- _Extrait fourni_

************

L’étape du jour fut marquée essentiellement par les plasticiens et les cartons.

Beaucoup d’artistes défilèrent devant la caméra de Gérard Courant en ce début d’année 1985 (notamment lors d’un séjour niçois). Tous ne sont pas parvenus à rendre leur portrait mémorable malgré la notoriété de certains (avouons que celui d’un Bertrand Lavier -n°466- qui se contente de fumer son cigare nous a laissé plutôt froid alors que certains de ses monochromes ornent les murs de notre bonne vieille bibliothèque universitaire dijonnaise).

En revanche, j’aime beaucoup celui de Jacques Monory (n°458) qui parvient à utiliser les caractéristiques de son visage comme un véritable élément plastique. Filmé sur un fond entièrement blanc, il se vêt d’un t-shirt blanc et donne la sensation de se fondre totalement dans sa propre « toile ». L’air affolé qu’il affiche lorsqu’il réalise que son premier « numéro » (mettre un t-shirt, une veste, des lunettes et un chapeau) n’a entamé qu’un tout petit peu de son temps de présence à l’écran est également assez savoureux.

Le lucratif Ben Vautier (n°476) s’en tire aussi très bien. Il masque son visage avec une feuille où se trouve inscrit de sa fameuse écriture un : « Quoi de neuf ? ». Peu à peu, il fait descendre cette feuille et révèle son visage au public qui connaîtra la réponse à cette question à la toute fin du film : un « rien » écrit sur le menton de l’artiste.

************

- _Extrait des données_
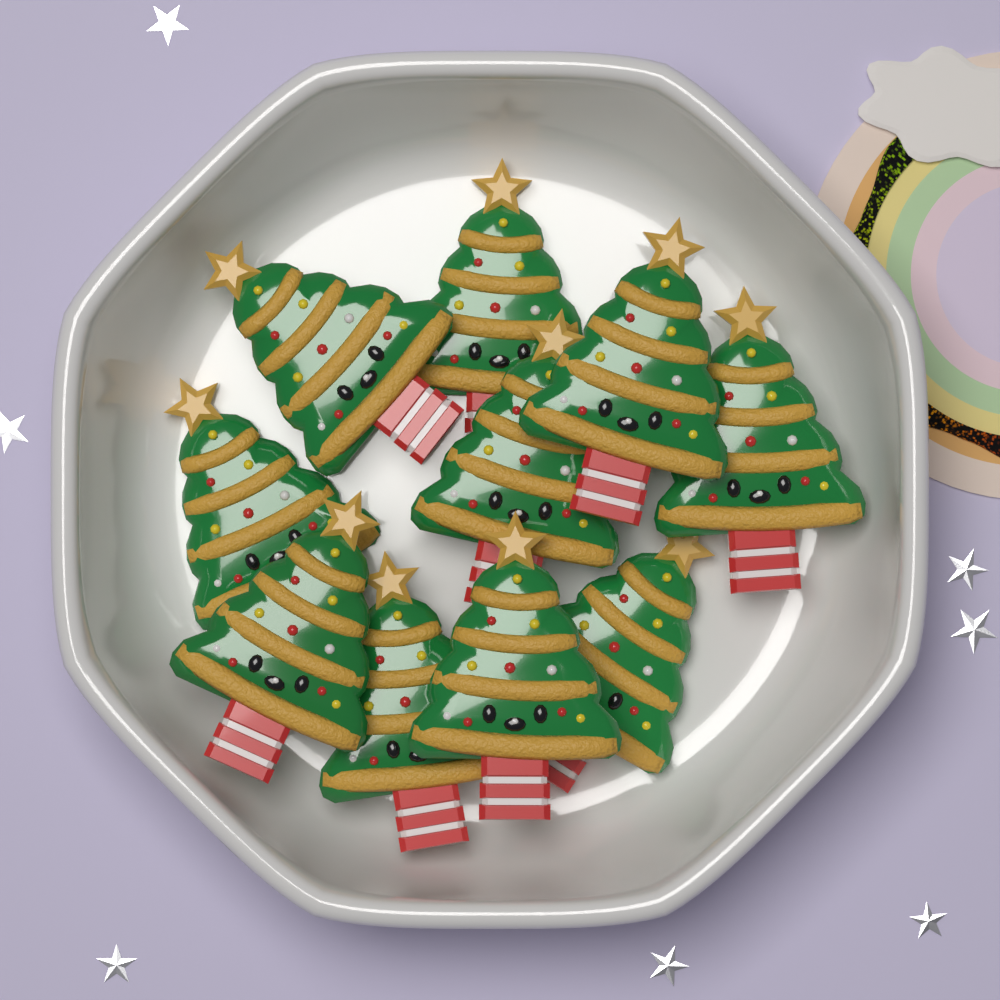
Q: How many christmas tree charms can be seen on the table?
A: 10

************

- _Consignes de travail_
D'après l'extrait fourni, pourquoi Jacques Monory prend-il un air affolé pendant son portrait ? Répondez en une ou deux phrases.

- _Corrigé_
Il se rend compte que son premier « numéro », qui consiste à mettre un t-shirt, une veste, des lunettes et un chapeau, n'a pris qu'une toute petite partie de son temps de présence à l'écran.